Now to random matrices. A random matrix is an array of numbers, where each number is drawn from some specified probability distribution. You can compute the eigenvalues of a square matrix–that’s a set of numbers summarizing the structure of the matrix–and they will have a probability distribution that is induced by the probability distribution of the individual elements of the matrix. Over the past few decades, mathematicians such as Alan Edelman have performed computer simulations and proved theorems deriving the distribution of the eigenvalues of a random matrix, as the dimension of the matrix becomes large.

It appears that the eigenvalue distribution is an attractor. That is, for a broad range of different input models (distributions of the random matrices), you get the same output–the same eigenvalue distribution–as the sample size becomes large. This is interesting, and it’s hard to prove. (At least, it seemed hard to prove the last time I looked at it, about 20 years ago, and I’m sure that it’s even harder to make advances in the field today!)

Now, to return to the news article. If the eigenvalue distribution is an attractor, this means that a lot of physical and social phenomena which can be modeled by eigenvalues (including, apparently, quantum energy levels and some properties of statistical tests) might have a common structure. Just as, at a similar level, we see the normal distribution and related functions in all sorts of unusual places.

Consider this quote from Buchanan’s article:

Recently, for example, physicist Ferdinand Kuemmeth and colleagues at Harvard University used it to predict the energy levels of electrons in the gold nanoparticles they had constructed. Traditional theories suggest that such energy levels should be influenced by a bewildering range of factors, including the precise shape and size of the nanoparticle and the relative position of the atoms, which is considered to be more or less random. Nevertheless, Kuemmeth’s team found that random matrix theory described the measured levels very accurately.

That’s what an attractor is all about: different inputs, same output.

Thus, I don’t quite understand this quote:

Random matrix theory has got mathematicians like Percy Deift of New York University imagining that there might be more general patterns there too. “This kind of thinking isn’t common in mathematics,” he notes. ‘Mathematicians tend to think that each of their problems has its own special, distinguishing features. But in recent years we have begun to see that problems from diverse areas, often with no discernible connections, all behave in a very similar way.

This doesn’t seem like such a surprise to me–it seems very much in the tradition of mathematical modeling. But maybe there’s something I’m missing here.

Finally, Buchanan turns to social science:

An economist may sift through hundreds of data sets looking for something to explain changes in inflation – perhaps oil futures, interest rates or industrial inventories. Businesses such as Amazon.com rely on similar techniques to spot patterns in buyer behaviour and help direct their advertising.

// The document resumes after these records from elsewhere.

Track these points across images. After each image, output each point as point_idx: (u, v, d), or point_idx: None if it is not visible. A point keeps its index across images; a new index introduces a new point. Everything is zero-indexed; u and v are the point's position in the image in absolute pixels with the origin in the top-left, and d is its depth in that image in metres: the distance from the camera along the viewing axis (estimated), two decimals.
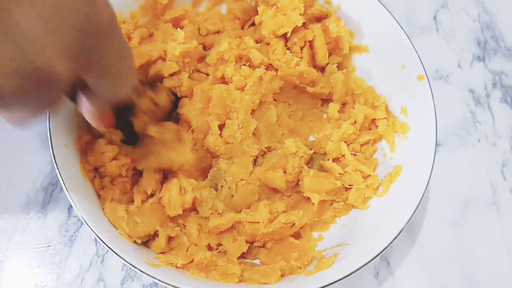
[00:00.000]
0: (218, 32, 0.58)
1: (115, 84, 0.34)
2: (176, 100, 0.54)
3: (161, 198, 0.49)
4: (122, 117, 0.45)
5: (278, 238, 0.50)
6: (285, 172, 0.53)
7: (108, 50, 0.31)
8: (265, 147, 0.54)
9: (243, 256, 0.50)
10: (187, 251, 0.48)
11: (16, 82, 0.27)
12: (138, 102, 0.49)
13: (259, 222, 0.49)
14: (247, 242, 0.50)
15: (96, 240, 0.52)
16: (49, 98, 0.30)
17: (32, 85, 0.27)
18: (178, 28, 0.54)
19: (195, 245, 0.49)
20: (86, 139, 0.48)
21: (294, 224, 0.50)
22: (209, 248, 0.50)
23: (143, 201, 0.49)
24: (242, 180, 0.52)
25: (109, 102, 0.37)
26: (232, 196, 0.52)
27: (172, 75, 0.53)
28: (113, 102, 0.37)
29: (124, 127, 0.48)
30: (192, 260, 0.47)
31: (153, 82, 0.53)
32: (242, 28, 0.59)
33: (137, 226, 0.47)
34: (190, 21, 0.57)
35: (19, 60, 0.26)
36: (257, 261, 0.51)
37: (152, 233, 0.48)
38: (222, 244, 0.50)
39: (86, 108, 0.37)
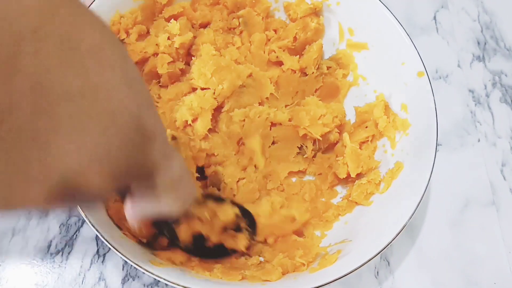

While random matrix theory suggests that this is a promising approach, it also points to hidden dangers. As more and more complex data is collected, the number of variables being studied grows, and the number of apparent correlations between them grows even faster. With enough variables to test, it becomes almost certain that you will detect correlations that look significant, even if they aren’t. . . . even if these variables are all fluctuating randomly, the largest observed correlation will be large enough to seem significant.

This is well known. The new idea is that mathematical theory might enable the distribution of these correlations to be understood for a general range of cases. That’s interesting but doesn’t alter the basic statistical ideas.

Beyond this, I think there’s a flaw in the idea that statistics (or econometrics) proceeds by blindly looking at the correlations among all variables. In my experience, it makes more sense to fit a hierarchical model, using structure in the economic indexes rather than just throwing them all in as predictors. We are in fact studying the properties of hierarchical models when the number of cases and variables becomes large, and it’s a hard problem. Maybe the ideas from random matrix theory will be relevant here too.

Buchanan writes:

In recent years, some economists have begun to express doubts over predictions made from huge volumes of data, but they are in the minority. Most embrace the idea that more measurements mean better predictive abilities. That might be an illusion, and random matrix theory could be the tool to separate what is real and what is not.

I’m with most economists here: I think that, on average, more measurements do mean better predictive abilities! Maybe not if you are only allowed to look at correlations and least-squares regressions, but if you can model with more structure than, yes, more information should be better.

Comments

  1. #1 Stagyar zil Doggo
    April 14, 2010

    That is, for a broad range of different input models (distributions of the random matrices), you get the same output–the same eigenvalue distribution–as the sample size becomes large.

    Speaking from some familiarity with Linear Algebra but with no knowledge of Random Matrix theory, I’ll guess that this common Eigenvalue Distribution is seen only for the principal (or largest few) Eigenvalues.

    Do probability distributions of corresponding Eigenvectors also approach some standardized distributions?

  2. #2 Blake Stacey
    April 15, 2010

    The analogue of the central limit theorem in random-matrix theory is the Wigner semicircle law (and no, it doesn’t apply to just the principal eigenvalues).

  3. #3 Stagyar zil Doggo
    April 17, 2010

    Thx, Blake.

  4. #4 Some Random Prof
    June 15, 2010

    Excellent post. Would that the original article had done half as good a job of explaining as you did.

    Off to read more,

    SRP

  5. #5 Yaser Helmy
    July 1, 2010

    Hi Blake,

    If I understand you correctly, the theory revolves around studying the distribution of the eigenvalues of a matrix of random variables, each of which, coming from a possibly different distribution – i.e. a[1,2] ~ Normal, a[1,1] ~ Power Law.

    If the above is correct, then what information can the distribution reveal about the structure of the variables? I mean, does this mean that the distributions of the eigenvalues can give us a better prediction about the future for example than assuming a normal or a power law distribution? Or, does it provide better information regarding the correlation of different variables, each of which belonging to a different distribution?

    Excuse my ignorance, since i’m not a statistician. However, since I read the horrible article in New Scientist, and I can’t stop thinking about the number of problems that this idea can’t potentially solve :)

    Y.

  6. #6 Yaser Helmy
    July 1, 2010

    Correction:

    Horrible Article – Amazing Article.
    this ideal can’t potentially solve – this idea can potentially solve.

    Sorry for the confusion